▸ **Consigne a**
Recopiez sans aucune modification chacune des lignes de l'ensemble des enregistrements ci-dessous. N'incluez pas les images dans votre réponse.

▸ **Texte étudié**
+++
La conséquence de la campagne des élections présidentielles, assurément. S'agit-il là de répondre à une réalité ou à des craintes irraisonnées ? L'économie et l'immigration ont partie liée, mais de quelle façon ?

Dans le chaudron actuel qui bouillonne autour de l'immigration, l'Insee Rhône-Alpes vient opportunément de sortir une étude particulièrement bien fouillée qui répond déjà à de nombreuses questions (1).

Elle dénombre ainsi 540 000 immigrés en Rhône-Alpes, soit 9 % de la population, soit encore un point de plus que la moyenne nationale (8,1 %). Cette population était composée de 452 000 personnes en 1999, soit, alors, 8,2 % de la population totale.
+++
▸ **Enregistrements fournis**

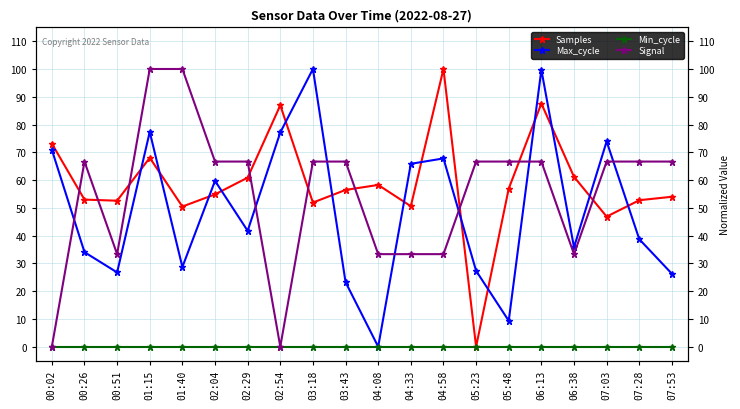

What are all the series names shown in the legend?

Samples, Max_cycle, Min_cycle, Signal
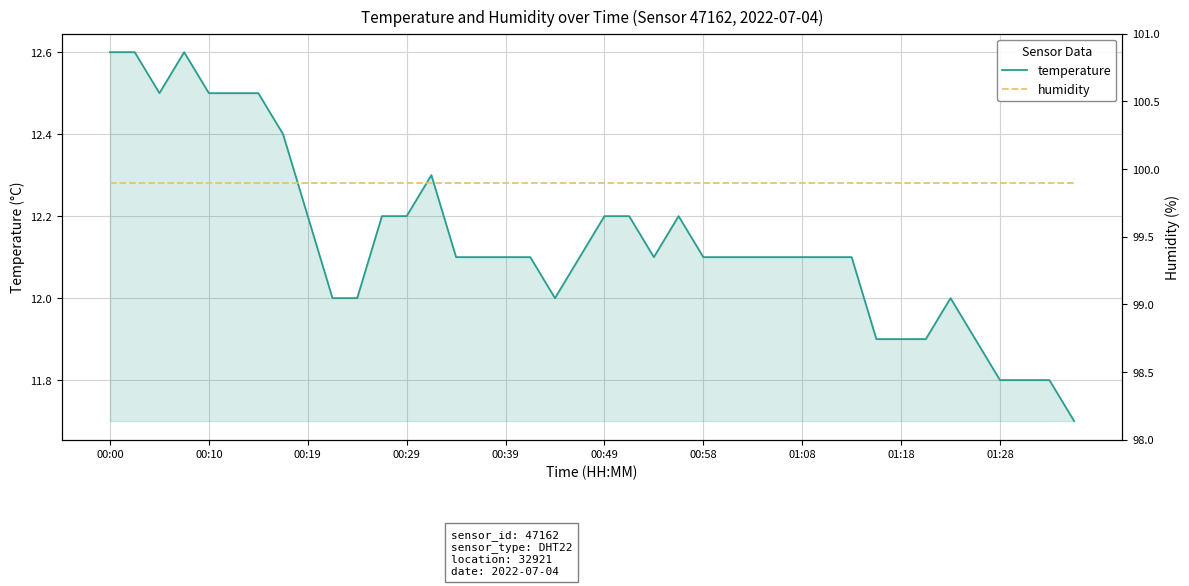

How many interior local peaks does the temperature series have?

4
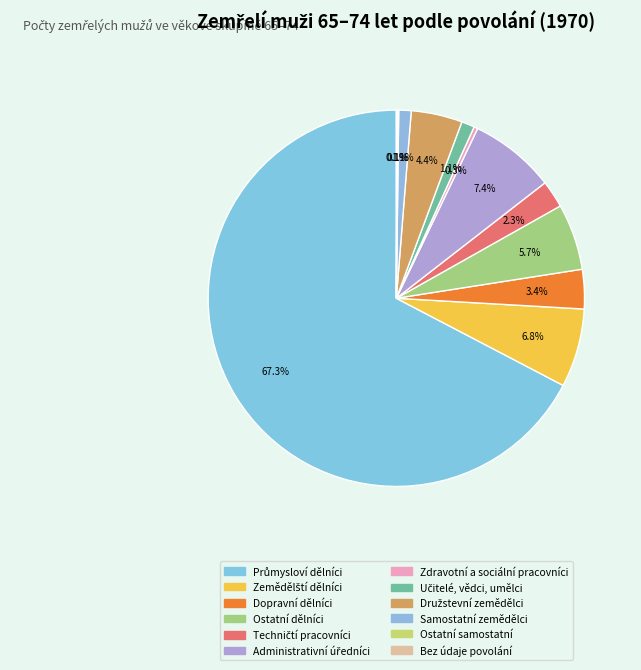

True or false: Zemědělští dělníci accounts for 15% of the total.

False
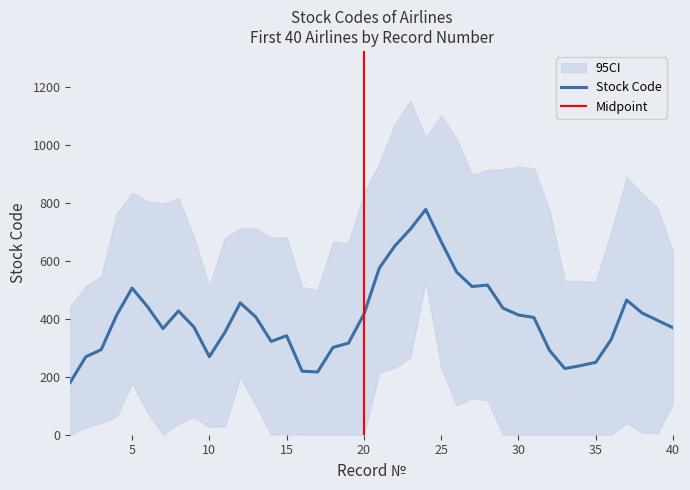

Is it true that Stock Code equals 499.4 at 40?

False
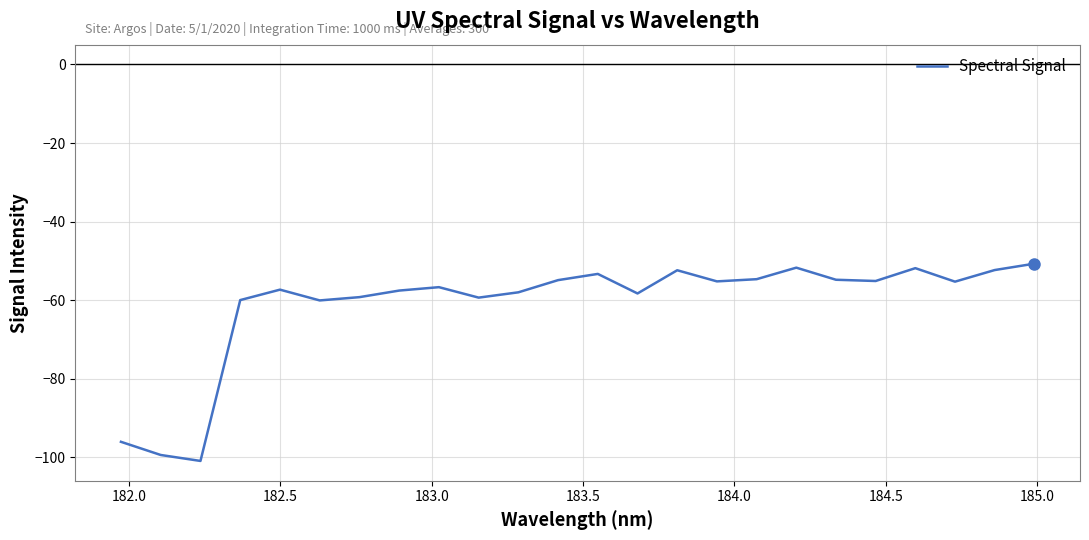

Count the number of categories in the chart.

24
+++
▸ **Consigne b**
D'après le texte sur l'immigration en Rhône-Alpes, combien d'immigrés l'étude de l'Insee dénombre-t-elle dans cette région ?

▸ **Réponse attendue a**
What are all the series names shown in the legend?

Samples, Max_cycle, Min_cycle, Signal

How many interior local peaks does the temperature series have?

4

True or false: Zemědělští dělníci accounts for 15% of the total.

False

Is it true that Stock Code equals 499.4 at 40?

False

Count the number of categories in the chart.

24

▸ **Réponse attendue b**
540 000 immigrés.